Le Président de la Haute autorité de lutte contre la corruption (HALC), Emmanuel Ollita Ondongo a relevé  le 10 juillet à Brazzaville que, la Convention de l’Union Africaine sur la prévention et la lutte contre la corruption reconnaît que la dénonciation était un outil essentiel pour lutter contre la corruption.

Dans son message à l’occasion de la 8ème édition de la journée africaine de lutte contre la corruption, Emmanuel Ollita Ondongo s’est appuyé sur l’article 5 de la convention de l’Union Africaine  en son 5ème paragraphe, qui oblige les Etats parties à adopter des mesures législatives et autres pour protéger les lanceurs d’alerte ainsi que les témoins dans les cas de corruption et d’infractions  assimilées, y compris la protection de leur identité.

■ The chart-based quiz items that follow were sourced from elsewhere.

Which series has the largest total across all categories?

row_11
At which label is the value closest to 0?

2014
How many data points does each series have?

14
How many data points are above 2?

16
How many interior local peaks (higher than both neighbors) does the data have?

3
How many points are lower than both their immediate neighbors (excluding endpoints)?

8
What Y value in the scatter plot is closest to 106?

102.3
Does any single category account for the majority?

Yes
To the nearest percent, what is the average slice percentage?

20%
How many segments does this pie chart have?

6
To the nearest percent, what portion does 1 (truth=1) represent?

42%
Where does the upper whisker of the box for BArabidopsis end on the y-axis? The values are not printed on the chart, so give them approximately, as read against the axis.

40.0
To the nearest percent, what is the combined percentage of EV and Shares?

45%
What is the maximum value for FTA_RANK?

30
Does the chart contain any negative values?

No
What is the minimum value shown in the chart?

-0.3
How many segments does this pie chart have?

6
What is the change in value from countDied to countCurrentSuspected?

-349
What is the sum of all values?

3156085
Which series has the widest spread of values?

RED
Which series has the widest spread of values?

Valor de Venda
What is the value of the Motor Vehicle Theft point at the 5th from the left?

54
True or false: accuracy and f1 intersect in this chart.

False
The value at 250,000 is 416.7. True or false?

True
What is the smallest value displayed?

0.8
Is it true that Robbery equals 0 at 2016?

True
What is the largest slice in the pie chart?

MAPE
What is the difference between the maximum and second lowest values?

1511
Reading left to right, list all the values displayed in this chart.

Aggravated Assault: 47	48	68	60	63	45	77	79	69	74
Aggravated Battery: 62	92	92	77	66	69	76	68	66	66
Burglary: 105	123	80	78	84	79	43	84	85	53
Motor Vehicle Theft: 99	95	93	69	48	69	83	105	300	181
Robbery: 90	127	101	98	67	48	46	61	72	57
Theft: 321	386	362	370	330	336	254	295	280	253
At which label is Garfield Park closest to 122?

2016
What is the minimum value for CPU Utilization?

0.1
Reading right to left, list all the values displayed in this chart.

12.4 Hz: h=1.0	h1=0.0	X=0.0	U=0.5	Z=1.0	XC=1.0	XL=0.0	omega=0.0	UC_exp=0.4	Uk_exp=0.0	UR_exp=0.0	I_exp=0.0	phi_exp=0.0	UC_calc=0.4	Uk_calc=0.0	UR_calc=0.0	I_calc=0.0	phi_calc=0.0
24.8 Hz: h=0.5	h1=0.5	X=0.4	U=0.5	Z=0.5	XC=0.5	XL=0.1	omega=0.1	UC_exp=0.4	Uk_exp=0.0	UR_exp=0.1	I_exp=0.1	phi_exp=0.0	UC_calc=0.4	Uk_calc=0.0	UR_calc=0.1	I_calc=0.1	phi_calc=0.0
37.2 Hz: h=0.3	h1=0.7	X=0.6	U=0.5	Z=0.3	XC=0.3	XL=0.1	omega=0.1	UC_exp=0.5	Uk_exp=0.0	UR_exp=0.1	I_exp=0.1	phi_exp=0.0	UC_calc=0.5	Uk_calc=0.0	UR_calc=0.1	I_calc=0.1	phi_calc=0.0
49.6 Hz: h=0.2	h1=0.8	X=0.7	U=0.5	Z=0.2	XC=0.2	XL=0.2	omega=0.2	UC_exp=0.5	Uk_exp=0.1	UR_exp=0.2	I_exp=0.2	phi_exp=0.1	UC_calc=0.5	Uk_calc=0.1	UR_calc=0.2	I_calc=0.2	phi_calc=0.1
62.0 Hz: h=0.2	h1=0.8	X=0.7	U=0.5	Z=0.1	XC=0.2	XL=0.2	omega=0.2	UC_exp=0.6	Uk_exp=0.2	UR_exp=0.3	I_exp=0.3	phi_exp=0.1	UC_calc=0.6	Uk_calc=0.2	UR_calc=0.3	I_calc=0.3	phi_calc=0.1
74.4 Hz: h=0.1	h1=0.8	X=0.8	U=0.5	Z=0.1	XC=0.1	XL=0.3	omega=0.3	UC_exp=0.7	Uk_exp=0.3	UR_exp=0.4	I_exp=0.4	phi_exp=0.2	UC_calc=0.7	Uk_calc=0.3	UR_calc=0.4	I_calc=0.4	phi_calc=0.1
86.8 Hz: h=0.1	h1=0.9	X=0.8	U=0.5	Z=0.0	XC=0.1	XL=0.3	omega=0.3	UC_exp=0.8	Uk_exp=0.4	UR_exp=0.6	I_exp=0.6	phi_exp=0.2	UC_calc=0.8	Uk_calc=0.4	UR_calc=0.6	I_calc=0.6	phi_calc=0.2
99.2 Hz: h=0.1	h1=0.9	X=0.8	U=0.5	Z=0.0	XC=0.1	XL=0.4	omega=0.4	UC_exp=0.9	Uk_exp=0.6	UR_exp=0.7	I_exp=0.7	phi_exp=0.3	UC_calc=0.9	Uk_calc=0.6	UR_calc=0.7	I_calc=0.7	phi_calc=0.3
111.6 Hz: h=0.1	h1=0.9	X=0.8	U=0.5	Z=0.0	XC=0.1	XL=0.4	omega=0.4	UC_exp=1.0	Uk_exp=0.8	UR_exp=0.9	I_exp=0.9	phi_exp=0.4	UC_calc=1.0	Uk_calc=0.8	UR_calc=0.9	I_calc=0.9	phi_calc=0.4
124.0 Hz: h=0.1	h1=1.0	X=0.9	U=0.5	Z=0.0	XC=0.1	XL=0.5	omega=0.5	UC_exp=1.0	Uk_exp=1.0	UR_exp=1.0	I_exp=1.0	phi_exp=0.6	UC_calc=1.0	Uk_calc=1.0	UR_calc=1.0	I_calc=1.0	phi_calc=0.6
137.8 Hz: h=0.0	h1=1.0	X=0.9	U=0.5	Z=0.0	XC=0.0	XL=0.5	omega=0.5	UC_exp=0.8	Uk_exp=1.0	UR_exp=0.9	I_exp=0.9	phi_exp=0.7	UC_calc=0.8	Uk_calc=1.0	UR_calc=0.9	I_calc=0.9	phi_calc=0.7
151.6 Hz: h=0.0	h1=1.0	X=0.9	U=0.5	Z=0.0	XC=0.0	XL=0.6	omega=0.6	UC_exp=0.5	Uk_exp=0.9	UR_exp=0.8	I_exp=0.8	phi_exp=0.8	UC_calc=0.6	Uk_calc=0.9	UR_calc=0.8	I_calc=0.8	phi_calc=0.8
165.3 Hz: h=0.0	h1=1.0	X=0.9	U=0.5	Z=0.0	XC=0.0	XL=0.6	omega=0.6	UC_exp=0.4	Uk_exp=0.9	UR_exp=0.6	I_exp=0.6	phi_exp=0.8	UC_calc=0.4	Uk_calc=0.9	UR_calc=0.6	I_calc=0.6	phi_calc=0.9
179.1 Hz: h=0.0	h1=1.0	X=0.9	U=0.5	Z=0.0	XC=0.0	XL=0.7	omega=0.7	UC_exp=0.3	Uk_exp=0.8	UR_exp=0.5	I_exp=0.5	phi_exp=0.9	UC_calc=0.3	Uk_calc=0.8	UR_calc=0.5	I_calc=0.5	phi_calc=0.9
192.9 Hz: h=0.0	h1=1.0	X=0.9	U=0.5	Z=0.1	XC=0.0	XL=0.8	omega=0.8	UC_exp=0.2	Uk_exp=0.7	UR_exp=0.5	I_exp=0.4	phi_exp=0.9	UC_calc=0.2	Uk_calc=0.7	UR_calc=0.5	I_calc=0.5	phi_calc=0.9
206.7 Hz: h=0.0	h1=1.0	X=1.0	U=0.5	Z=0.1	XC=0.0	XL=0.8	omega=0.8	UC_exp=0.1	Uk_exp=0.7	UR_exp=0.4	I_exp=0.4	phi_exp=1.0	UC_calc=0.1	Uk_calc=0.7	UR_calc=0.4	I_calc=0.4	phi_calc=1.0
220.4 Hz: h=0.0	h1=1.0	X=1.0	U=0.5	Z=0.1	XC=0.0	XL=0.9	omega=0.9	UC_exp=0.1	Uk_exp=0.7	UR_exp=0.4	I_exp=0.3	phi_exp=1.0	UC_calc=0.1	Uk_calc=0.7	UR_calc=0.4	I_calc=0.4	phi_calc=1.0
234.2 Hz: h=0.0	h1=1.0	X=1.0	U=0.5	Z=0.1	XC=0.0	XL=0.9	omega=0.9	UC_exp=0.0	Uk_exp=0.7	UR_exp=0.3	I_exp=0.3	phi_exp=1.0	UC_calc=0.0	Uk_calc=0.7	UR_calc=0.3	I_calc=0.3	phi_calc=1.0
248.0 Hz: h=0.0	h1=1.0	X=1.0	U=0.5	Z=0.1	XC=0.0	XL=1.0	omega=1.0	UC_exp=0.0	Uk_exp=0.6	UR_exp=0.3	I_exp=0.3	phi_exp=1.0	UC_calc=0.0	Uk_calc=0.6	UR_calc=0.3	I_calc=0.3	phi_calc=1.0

Le 6ème paragraphe du même article oblige les Etats parties à adopter ainsi des mesures qui garantissent aux citoyens de pouvoir signaler les cas de corruption sans crainte de représailles, a-t-il poursuivi.

Le Président de la  HALC, a indiqué que journée africaine de lutte contre la corruption 2024 se propose donc de servir de plateforme pour souligner l’importance que revêt la dénonciation dans la lutte contre la corruption et offre également aux parties prenantes un espace de réflexion sur les défis, les bonnes pratiques et les recommandations visant à renforcer la dénonciation dans les Etats membres de l’Union Africaine.

Faisant le bilan de la mise en œuvre de la dénonciation, il a relevé que la HALC, adhérant à cette thématique sus évoquée en profitera pour faire le point de la mise en œuvre de la pratique de dénonciation depuis sa création et surtout depuis le lancement en 2022 de son principal instrument de dénonciation qu’est le numéro vert le 1023.

Outre la conférence débat sur la convention, la célébration de la journée africaine de lutte contre la corruption et la pratique de la dénonciation, comme outil de lutte contre la corruption, le programme mis en place prévoit une opération « Coup de poing » pour montrer au public comment dénoncer les faits de Corruption de façon sécurisée, a révélé Emmanuelle Ollita Ondongo.